US military in Iraq used depleted uranium weapons (DU) in civilian-populated areas during the 2003 military campaign, according to a new report of Dutch peace group Pax. This came in breach of official advice meant to prevent suffering in conflicts.
Most of the DU rounds fired by the US-led coalition were in or near heavily populated areas, says the study. Samawah, Nasiriyah and Basrah are just some urban areas where ammunition was deployed – with around 1,500 anti-armor rounds fired directly at Saddam Hussein’s troops.
Most of the firing locations however remain unknown, as more than 300,000 DU rounds are believed to have been fired by the US-led military. But the group estimates there are more than 300 sites contaminated by DU.
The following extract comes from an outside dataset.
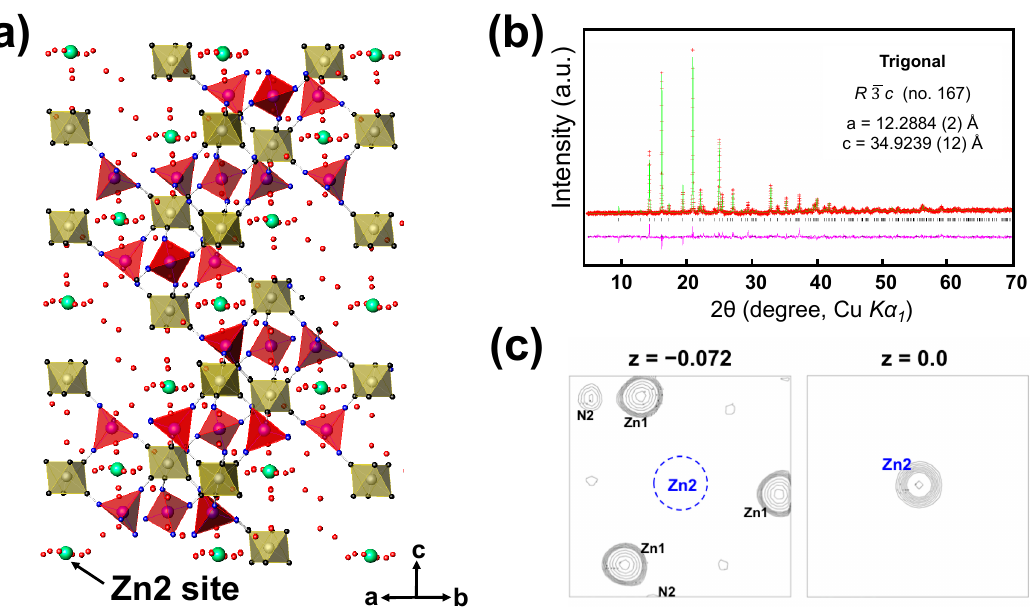
Figure 5. ( a ) The crystal structure of Zn 0.72 ZPB, with FeC 6 octahedra (yellow), ZnN 4 tetrahedra (red), and inserted Zn2 atoms (green). ( b ) The powder X-ray Rietveld refinement profile for Zn 0.72 ZPB, recorded at 25 °C (Red points: experimental data; green line: calculated data; pink line: difference; and bars: Bragg positions). ( c ) (001) sections of observed Fourier map at z = − 0.072 (left) and difference Fourier maps at z = 0.0 (right) for the Zn 0.72 ZPB phase at the refinement stage prior to the location of Zn2 atoms. The map width is 10 Å, and the center of the left map is at (0, 0, − 0.072). The contour levels are adjusted unequally for clarity. Zn2 is identified from the right plane that is above the left plane by 2.51 Å ( ∆ z = 0.072). The minimum and maximum contour levels are ( a ) 2.71 and 20.1 e/Å 3 , and ( b ) 2.71 and 14.5 e/Å 3 .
“The use of DU against these targets questions the adherence of coalition forces to their own principles and guidelines. They should be held accountable for the consequences,” Zwijnenburg said, citing Air Force Office of the Judge Advocate 1975 memo that restricted the use of such ammunition.
“Use of this munition solely against personnel is prohibited if alternative weapons are available,” the memo said, because of “unnecessary suffering and poison”.
The Dutch peace group got the GPS coordinates of DU rounds from the country’s Defense Ministry under a freedom of information law. The ministry, in its turn, gained the information, worrying about the potential contamination of its own troops in the country.
Among the key findings of the group is the reluctance of the coalition forces to extend their clean-up operations beyond their own bases, or to share information on DU with the Iraqi government. As a result, the contaminated waste filled city centres, towns and villages. And not local people are stripping them for valuable parts and children use them as playgrounds.